Dadurch verringert sich auch der Abstand zwischen Ost und West. »Liegt das durchschnittliche Primäreinkommen im Westen 33 Prozent über dem des Ostens, so verringert sich der Unterschied nach Umverteilung auf 16 Prozent«, heißt es dazu in der Studie des WSI. Analog gelte dies für die südlichen Bundesländer Bayern und Baden-Württemberg auf der einen Seite und die übrigen westlichen Bundesländer auf der anderen.
Um wie viel die Ungleichheit bei den Markteinkommen größer ist als bei den verfügbaren Einkommen, kann man auch am sogenannten Hoover-Index ablesen. Dieser vergleicht das Einkommen, welches mindestens umverteilt werden müsste, damit alle dasselbe zur Verfügung haben, mit dem Gesamteinkommen. Demnach müssten 4,5 Prozent des gesamten verfügbaren Einkommens der privaten Haushalte mindestens umverteilt werden, um eine Gleichverteilung zwischen den Kreisen zu erreichen. Bei den Markteinkommen - also vor Steuern und Transferleistungen - wären es 7,3 Prozent.

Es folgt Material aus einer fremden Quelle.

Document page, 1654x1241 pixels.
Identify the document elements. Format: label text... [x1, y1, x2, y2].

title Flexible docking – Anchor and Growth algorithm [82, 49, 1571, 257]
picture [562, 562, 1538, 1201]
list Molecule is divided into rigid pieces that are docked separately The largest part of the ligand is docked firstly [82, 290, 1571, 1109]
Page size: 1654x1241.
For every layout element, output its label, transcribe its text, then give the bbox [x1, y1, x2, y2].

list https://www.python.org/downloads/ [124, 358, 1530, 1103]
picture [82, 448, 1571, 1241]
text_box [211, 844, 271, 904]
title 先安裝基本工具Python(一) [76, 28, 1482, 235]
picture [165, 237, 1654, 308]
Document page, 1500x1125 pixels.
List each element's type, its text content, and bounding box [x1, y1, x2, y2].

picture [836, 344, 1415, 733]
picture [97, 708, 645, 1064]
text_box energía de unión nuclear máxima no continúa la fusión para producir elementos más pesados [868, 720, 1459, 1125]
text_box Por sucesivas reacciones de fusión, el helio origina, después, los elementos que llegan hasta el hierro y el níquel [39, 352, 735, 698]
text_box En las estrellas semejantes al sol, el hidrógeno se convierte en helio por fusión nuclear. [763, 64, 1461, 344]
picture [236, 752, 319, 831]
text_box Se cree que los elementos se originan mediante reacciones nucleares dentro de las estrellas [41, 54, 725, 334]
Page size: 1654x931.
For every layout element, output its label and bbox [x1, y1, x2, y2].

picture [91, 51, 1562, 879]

Unterdessen bedeutet ein hohes Durchschnittseinkommen in einer Gemeinde nicht unbedingt, dass alle ihre Einwohner*innen reich sind. Laut der Studie liegt eine wichtige Ursache für extreme Werte - etwa in Heilbronn und im Landkreis Starnberg - in sehr hohen Einkommen weniger Haushalte. »Was hier als regionale Ungleichheit erscheint, hat also in Wirklichkeit auch mit sehr hohen Einkommen einzelner Personen zu tun«, analysiert WSI-Experte Seils.
Der reichste Mann Deutschlands, Lidl-Gründer Dieter Schwarz lässt grüßen.